Uma pesquisa nacional revelou que 93% dos brasileiros reconhecem os danos ambientais causados pelo descarte inadequado de embalagens plásticas.
Ao mesmo tempo, seis em cada dez entrevistados consideram essas embalagens indispensáveis no dia a dia. Além disso, 87% afirmam que o plástico ajuda a conservar produtos, proteger alimentos e medicamentos e evitar desperdícios.
A Nexus ouviu 2 mil pessoas em todas as regiões do país. O Sindicato da Indústria de Material Plástico do Estado de São Paulo (Sindiplast) encomendou o levantamento e incluiu os resultados na campanha Plástico na Real.

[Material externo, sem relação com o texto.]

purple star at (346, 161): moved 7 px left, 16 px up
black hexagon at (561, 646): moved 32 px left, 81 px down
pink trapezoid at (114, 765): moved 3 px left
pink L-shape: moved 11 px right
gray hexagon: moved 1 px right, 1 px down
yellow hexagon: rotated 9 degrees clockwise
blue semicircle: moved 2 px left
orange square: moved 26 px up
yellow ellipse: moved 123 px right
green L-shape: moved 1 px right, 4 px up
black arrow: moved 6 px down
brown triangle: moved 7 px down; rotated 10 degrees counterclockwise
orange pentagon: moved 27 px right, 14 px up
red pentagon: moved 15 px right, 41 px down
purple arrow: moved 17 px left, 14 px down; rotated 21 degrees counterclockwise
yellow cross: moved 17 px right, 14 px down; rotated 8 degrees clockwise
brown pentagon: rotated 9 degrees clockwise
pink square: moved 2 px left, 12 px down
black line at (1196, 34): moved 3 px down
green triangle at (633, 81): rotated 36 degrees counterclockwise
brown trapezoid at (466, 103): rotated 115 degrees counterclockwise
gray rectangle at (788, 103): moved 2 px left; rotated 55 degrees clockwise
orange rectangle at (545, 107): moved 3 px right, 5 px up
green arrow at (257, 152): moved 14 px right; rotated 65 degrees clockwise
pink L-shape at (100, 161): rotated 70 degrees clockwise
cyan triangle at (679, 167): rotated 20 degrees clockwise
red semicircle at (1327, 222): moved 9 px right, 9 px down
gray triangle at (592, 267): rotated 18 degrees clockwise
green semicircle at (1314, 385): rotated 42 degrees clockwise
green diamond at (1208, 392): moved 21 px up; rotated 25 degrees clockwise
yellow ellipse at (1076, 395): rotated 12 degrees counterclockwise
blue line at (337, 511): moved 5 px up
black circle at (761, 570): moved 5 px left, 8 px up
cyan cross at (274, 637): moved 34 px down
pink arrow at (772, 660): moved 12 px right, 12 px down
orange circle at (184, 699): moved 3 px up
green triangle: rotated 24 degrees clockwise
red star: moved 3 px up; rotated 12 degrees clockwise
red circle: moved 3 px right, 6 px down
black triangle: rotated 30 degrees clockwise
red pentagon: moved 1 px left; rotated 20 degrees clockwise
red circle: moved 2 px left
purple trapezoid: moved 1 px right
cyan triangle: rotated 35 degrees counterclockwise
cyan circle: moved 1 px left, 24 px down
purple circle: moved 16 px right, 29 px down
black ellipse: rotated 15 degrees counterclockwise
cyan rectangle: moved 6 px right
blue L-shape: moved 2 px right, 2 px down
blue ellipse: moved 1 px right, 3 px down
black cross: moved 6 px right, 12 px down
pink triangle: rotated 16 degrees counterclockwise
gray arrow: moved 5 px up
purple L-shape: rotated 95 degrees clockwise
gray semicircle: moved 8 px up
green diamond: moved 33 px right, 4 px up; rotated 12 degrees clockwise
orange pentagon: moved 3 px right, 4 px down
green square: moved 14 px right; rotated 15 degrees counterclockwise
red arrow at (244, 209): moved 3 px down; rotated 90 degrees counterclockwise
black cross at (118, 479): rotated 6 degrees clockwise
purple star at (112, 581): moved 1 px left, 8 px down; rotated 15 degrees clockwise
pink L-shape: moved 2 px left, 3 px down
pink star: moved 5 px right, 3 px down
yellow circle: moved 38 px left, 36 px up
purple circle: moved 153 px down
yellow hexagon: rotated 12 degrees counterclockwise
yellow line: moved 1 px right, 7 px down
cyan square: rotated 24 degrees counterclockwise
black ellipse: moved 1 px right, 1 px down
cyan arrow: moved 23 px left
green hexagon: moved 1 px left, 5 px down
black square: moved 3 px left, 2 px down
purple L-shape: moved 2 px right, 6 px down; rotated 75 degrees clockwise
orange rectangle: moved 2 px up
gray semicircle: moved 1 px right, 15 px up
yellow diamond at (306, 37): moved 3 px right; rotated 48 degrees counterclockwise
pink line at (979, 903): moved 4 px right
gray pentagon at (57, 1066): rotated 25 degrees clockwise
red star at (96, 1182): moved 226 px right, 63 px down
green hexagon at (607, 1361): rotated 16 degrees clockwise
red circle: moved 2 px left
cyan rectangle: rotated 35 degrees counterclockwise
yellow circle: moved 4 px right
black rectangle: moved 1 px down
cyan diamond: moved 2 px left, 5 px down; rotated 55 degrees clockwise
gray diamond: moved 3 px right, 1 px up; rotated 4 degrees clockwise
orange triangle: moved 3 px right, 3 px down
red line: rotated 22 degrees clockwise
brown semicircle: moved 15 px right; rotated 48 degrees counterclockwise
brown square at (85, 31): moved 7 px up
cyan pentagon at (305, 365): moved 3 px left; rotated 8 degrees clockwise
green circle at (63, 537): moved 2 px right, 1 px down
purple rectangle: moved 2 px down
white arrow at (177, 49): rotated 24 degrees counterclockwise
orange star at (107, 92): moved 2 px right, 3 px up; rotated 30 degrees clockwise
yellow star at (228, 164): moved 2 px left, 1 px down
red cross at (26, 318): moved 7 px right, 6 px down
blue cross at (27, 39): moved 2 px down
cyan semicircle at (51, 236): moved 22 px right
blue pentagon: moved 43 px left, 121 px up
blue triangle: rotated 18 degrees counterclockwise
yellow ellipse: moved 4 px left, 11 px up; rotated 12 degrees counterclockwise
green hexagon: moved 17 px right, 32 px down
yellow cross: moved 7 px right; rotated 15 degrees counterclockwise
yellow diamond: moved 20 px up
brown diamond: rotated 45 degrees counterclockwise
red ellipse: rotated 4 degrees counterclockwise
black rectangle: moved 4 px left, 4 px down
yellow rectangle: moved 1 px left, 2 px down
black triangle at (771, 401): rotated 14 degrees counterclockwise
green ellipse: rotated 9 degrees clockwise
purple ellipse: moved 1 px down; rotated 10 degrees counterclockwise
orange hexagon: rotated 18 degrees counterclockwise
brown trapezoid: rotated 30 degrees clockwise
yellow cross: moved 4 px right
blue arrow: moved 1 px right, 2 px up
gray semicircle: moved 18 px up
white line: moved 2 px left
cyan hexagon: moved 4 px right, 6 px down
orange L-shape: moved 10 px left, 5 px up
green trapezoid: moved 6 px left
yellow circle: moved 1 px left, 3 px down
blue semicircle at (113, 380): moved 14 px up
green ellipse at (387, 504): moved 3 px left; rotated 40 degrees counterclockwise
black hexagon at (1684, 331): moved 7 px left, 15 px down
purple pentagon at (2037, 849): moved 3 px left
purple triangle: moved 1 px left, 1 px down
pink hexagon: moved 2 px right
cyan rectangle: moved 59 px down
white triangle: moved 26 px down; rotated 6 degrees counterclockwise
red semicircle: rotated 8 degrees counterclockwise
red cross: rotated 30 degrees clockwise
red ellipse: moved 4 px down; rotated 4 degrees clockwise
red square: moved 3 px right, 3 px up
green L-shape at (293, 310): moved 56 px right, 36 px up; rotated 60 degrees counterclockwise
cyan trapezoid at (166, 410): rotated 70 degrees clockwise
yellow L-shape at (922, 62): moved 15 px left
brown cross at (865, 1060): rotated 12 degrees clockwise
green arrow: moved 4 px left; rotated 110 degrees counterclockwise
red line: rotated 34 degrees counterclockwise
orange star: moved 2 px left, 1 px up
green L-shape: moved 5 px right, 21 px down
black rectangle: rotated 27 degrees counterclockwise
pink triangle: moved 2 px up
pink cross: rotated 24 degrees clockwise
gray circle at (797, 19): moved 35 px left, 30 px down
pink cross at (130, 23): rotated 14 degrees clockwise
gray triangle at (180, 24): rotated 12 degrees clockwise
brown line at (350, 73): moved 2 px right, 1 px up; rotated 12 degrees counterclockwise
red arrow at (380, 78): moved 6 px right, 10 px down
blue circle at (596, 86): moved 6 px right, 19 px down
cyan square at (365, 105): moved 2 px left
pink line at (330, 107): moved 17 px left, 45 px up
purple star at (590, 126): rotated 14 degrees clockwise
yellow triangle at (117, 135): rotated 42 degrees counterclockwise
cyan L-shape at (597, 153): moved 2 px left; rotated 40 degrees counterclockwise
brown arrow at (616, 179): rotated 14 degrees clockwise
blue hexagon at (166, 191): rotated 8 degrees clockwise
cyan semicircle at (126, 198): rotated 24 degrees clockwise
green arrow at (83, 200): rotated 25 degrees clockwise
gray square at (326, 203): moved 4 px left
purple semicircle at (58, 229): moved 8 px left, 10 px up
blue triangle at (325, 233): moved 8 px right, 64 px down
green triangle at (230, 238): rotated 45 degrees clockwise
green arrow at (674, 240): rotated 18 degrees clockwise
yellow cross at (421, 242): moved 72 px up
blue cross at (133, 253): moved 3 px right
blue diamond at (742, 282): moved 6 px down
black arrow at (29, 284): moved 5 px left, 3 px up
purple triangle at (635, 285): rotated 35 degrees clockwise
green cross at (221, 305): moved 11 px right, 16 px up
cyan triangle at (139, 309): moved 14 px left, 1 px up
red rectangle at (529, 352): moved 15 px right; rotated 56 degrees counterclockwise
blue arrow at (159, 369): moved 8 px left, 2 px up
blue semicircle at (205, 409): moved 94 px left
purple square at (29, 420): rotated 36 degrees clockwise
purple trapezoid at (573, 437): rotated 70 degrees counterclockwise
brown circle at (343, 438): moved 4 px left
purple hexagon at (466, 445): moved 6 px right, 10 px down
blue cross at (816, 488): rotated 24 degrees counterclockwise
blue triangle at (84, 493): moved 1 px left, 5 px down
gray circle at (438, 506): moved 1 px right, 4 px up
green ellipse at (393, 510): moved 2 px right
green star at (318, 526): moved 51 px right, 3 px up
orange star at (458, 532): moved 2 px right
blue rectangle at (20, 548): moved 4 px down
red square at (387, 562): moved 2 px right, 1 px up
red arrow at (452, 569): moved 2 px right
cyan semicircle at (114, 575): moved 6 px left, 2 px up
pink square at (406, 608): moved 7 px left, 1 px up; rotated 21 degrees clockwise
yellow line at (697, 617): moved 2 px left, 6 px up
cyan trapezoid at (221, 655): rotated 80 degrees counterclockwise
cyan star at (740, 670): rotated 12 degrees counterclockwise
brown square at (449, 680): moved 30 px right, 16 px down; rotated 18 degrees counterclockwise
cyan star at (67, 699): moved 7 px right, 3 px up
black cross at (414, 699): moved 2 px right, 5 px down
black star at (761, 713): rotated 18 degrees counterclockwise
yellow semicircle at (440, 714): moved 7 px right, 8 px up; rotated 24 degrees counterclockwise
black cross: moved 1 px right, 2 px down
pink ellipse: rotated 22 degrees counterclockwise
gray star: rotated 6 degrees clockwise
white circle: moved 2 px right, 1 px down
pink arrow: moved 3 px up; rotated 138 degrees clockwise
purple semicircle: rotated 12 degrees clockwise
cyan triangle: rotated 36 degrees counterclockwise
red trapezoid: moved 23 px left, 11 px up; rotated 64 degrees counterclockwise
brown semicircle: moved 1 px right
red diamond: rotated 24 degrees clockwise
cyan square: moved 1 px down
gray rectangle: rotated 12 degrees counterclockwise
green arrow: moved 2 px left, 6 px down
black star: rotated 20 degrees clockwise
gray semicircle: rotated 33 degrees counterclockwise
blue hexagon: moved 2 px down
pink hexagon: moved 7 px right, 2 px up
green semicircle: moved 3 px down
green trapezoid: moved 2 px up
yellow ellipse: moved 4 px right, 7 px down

A publicação original apareceu em uma seção de conteúdo patrocinado. Portanto, a origem da pesquisa e os interesses da entidade responsável precisam acompanhar a divulgação dos resultados.
O que dificulta a reciclagem no Brasil?
Embora a maioria reconheça os impactos do descarte incorreto, muitos brasileiros ainda não conseguem reciclar as embalagens. Nesse sentido, a falta de estrutura aparece como o principal problema.
Segundo a pesquisa:
- 28% apontam a falta de coleta seletiva como o maior obstáculo;
- 17% não sabem como separar corretamente os resíduos;
- 9% desconhecem os locais adequados para descarte.
Os números mostram que apenas conscientizar a população não resolve o problema. Afinal, os consumidores também precisam encontrar serviços de coleta, pontos de entrega e informações claras.
Por isso, governos e empresas devem ampliar a coleta seletiva, fortalecer as cooperativas de reciclagem e facilitar o acesso aos locais de descarte.
Como as embalagens ajudam a conservar produtos?
As embalagens plásticas protegem alimentos, medicamentos, produtos de higiene e diversos itens de uso diário. Além disso, elas facilitam o transporte, aumentam o tempo de conservação e reduzem perdas ao longo da cadeia de distribuição.
Essa função também aparece na pesquisa. Ao todo, 87% dos entrevistados reconhecem que as embalagens preservam produtos e ajudam a evitar desperdícios.
No entanto, o benefício termina quando empresas e consumidores descartam o material de forma incorreta. Nesse caso, os resíduos podem atingir rios, mares, ruas e áreas naturais.
Portanto, a utilidade do plástico não elimina sua responsabilidade ambiental. Pelo contrário, o uso constante exige sistemas eficientes de coleta, reaproveitamento e reciclagem.
Como calcular o impacto ambiental de uma embalagem?
Pesquisadores utilizam a Avaliação de Ciclo de Vida para medir os impactos de um produto. O método acompanha todas as etapas, desde a retirada da matéria-prima até a destinação final.
A análise considera fatores como:
- consumo de energia;
- emissão de gases de efeito estufa;
- quantidade de matéria-prima;
- peso durante o transporte;
- durabilidade;
- capacidade de conservar produtos;
- possibilidade de reciclagem;
- destinação depois do uso.
Dessa forma, os especialistas não analisam apenas o descarte. Eles também avaliam a fabricação, o transporte, o uso e a capacidade de reaproveitamento.
A campanha argumenta que, em algumas situações, outros materiais podem consumir mais recursos e gerar mais emissões durante a produção e o transporte. Entretanto, entidades ligadas à indústria do plástico reuniram parte desses dados. Por isso, o debate precisa comparar essas informações com estudos independentes.
Quem deve reduzir os impactos do plástico?
Consumidores, empresas e governos precisam agir em conjunto. A população deve separar os resíduos e procurar os locais corretos para descarte. Enquanto isso, as prefeituras precisam ampliar a coleta seletiva e apoiar as cooperativas de reciclagem.
As empresas, por sua vez, devem reduzir embalagens desnecessárias, desenvolver produtos recicláveis e assumir a responsabilidade pela destinação dos materiais que colocam no mercado.
Portanto, o debate ambiental não deve ignorar as funções do plástico. Porém, também não pode minimizar os danos causados pelo consumo excessivo, pela falta de reciclagem e pelo descarte irregular.